I have a protocol that operates in the malicious setting which involves parties sending each other group elements $u\in \mathbb{G}$ of a specific form (For example, these are messages of the form $u=g^{\alpha}\cdot h^{\beta}$ with generators $h,g\in \mathbb{G}$ and $\alpha, \beta \in \mathbb{Z}_q$ for some prime $q$).
Additionally, these parties attach non-interactive zero-knowledge proofs of knowledge that show that the group elements sent are indeed of that form (for instance, the group elements sent were not picked in an oblivious manner). So, if a party in the protocol sends $u=g^{\alpha}\cdot h^{\beta}$ it also has to attach $\pi_{g,h}(u)$ which is a ZKPOK that proves that $u$ is in the desired form.

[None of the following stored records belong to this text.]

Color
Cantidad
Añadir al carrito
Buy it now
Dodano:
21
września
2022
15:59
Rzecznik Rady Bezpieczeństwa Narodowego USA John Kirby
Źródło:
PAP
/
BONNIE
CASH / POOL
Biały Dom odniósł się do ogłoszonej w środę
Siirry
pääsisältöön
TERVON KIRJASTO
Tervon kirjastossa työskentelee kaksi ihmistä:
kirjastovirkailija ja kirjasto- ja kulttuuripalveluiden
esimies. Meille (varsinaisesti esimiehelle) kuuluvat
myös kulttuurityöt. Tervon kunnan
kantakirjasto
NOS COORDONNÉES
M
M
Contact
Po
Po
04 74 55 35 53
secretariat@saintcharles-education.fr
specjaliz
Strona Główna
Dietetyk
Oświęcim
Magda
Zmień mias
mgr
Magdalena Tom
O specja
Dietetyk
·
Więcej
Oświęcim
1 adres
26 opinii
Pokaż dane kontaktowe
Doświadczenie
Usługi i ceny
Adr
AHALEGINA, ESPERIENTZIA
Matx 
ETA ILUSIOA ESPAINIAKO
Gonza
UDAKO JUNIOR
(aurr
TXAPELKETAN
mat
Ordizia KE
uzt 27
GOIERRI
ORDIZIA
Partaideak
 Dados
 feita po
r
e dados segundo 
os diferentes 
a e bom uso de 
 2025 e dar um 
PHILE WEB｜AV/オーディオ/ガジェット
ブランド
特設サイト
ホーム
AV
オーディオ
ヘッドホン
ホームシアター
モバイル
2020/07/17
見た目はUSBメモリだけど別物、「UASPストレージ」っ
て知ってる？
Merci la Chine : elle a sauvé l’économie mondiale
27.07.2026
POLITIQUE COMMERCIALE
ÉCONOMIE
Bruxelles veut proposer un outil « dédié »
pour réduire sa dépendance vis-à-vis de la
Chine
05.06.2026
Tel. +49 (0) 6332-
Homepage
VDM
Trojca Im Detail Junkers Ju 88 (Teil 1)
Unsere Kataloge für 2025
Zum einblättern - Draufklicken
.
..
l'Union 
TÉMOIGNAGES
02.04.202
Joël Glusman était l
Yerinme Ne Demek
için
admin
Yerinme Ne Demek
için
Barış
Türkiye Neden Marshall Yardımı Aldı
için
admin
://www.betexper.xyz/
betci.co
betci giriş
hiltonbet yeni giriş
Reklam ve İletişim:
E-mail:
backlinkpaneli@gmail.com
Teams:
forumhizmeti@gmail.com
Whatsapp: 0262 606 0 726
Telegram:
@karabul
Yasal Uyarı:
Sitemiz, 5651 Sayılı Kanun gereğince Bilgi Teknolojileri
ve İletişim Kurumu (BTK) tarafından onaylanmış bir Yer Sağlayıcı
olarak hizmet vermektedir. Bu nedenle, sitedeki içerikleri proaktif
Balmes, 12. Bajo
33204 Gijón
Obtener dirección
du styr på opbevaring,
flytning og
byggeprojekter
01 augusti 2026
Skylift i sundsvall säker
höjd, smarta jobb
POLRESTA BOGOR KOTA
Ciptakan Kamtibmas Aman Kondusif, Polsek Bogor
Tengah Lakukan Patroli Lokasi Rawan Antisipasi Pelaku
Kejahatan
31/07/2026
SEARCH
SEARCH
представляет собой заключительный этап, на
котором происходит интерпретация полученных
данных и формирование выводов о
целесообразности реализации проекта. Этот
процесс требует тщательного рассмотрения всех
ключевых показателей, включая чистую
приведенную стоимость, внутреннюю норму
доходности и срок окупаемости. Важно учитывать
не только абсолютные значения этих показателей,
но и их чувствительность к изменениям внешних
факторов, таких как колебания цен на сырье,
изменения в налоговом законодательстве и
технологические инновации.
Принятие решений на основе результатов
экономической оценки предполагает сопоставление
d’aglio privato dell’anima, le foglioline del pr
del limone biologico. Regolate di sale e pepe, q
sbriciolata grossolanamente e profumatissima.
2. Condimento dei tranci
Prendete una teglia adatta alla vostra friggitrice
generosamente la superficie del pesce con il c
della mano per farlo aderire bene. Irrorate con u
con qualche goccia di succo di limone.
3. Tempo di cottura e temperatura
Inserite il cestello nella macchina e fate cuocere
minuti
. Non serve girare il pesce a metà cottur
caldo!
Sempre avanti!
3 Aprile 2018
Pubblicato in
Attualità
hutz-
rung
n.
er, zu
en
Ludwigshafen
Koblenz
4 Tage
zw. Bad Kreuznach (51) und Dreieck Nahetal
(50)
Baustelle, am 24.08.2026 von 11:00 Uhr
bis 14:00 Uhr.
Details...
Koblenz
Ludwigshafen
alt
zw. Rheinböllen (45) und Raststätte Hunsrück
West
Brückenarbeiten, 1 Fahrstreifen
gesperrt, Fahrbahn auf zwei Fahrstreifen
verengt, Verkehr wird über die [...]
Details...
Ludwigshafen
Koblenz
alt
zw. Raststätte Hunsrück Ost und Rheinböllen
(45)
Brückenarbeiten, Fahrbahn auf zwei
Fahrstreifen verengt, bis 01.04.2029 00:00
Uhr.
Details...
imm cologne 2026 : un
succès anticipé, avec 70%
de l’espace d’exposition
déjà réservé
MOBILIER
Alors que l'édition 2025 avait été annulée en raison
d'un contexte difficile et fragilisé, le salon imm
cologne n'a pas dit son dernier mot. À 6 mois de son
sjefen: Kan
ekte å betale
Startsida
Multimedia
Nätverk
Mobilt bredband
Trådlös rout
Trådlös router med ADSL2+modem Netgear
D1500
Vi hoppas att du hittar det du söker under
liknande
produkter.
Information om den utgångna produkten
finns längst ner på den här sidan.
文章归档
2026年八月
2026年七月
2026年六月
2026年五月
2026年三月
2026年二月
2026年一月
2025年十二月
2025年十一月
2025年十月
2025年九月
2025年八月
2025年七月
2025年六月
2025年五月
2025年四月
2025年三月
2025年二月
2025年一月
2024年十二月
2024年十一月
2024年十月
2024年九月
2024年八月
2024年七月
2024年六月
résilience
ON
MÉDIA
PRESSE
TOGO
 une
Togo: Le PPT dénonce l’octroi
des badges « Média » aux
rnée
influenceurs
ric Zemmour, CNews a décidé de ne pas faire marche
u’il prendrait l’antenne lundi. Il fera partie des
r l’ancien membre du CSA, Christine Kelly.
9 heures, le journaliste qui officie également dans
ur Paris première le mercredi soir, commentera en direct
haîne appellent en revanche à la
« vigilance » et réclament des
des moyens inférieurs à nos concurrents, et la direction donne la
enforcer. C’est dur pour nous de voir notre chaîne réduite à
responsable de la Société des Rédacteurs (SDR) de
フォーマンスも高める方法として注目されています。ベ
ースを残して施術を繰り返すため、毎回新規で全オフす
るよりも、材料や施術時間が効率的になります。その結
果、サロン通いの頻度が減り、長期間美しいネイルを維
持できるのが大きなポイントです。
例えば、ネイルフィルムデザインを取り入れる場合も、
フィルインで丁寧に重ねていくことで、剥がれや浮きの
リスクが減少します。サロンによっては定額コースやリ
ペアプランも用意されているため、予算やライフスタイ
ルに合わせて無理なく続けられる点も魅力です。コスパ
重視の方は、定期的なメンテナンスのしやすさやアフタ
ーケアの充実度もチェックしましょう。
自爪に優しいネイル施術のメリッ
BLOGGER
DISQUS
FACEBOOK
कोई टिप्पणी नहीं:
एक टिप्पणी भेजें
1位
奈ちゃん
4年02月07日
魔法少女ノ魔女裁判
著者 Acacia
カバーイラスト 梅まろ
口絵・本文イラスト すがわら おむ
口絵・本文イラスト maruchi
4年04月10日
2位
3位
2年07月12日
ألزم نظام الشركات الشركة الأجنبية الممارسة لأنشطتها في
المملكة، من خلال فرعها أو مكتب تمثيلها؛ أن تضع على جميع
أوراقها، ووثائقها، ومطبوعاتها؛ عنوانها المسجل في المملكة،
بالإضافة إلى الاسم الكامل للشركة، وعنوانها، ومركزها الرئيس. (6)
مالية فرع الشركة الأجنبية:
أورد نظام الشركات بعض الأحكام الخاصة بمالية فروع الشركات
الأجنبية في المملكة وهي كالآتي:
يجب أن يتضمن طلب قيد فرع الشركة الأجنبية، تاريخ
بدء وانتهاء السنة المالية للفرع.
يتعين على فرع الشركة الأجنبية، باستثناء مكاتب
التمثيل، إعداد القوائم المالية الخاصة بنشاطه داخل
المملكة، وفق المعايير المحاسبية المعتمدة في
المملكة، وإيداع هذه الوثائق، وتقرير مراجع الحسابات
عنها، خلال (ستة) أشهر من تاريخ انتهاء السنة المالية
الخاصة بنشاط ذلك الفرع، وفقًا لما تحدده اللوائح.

In my attempts to prove soundness of a protocol, I am assuming in contradiction that there exists a PPT adversary $\mathcal{A}$ which breaks the protocol, and then I use $\mathcal{A}$ as a subroutine in a new PPT $\mathcal{B}$ which breaks an intractable problem (specifically, Discrete Logarithm in $\mathbb{G}$).
However, my problem is that I want $\mathcal{B}$ to use $\mathcal{A}$ in a black box manner, but I also want to use its "exponents" (discrete logarithms) $\alpha, \beta$ after running $\mathcal{A}$ in order to compute the discrete logarithm of an arbitrary group element $a\in \mathbb{G}$. However, $\mathcal{A}$ can choose $\alpha, \beta$ in any manner which $\mathcal{B}$ running $\mathcal{A}$ may not know.
How do I resolve this disparity?
What I had in mind, is to have $\mathcal{A}$ output $\alpha, \beta$ as part of its output, and reason that since $\mathcal{A}$ has to attach a ZKPOK of $\alpha, \beta$ when sending its group element(s), it computed $\alpha, \beta$ on its own and therefore it can also output them.
- Can I alter $\mathcal{A}$'s output in such a manner to fit my needs?
- Is there a different / better approach to solve the problem where I need access to discrete logarithms sent by a party controlled by a black boxed PPT ?
- Can anyone point me to a paper that entails a proof with a similar technique?
Many thanks in advance.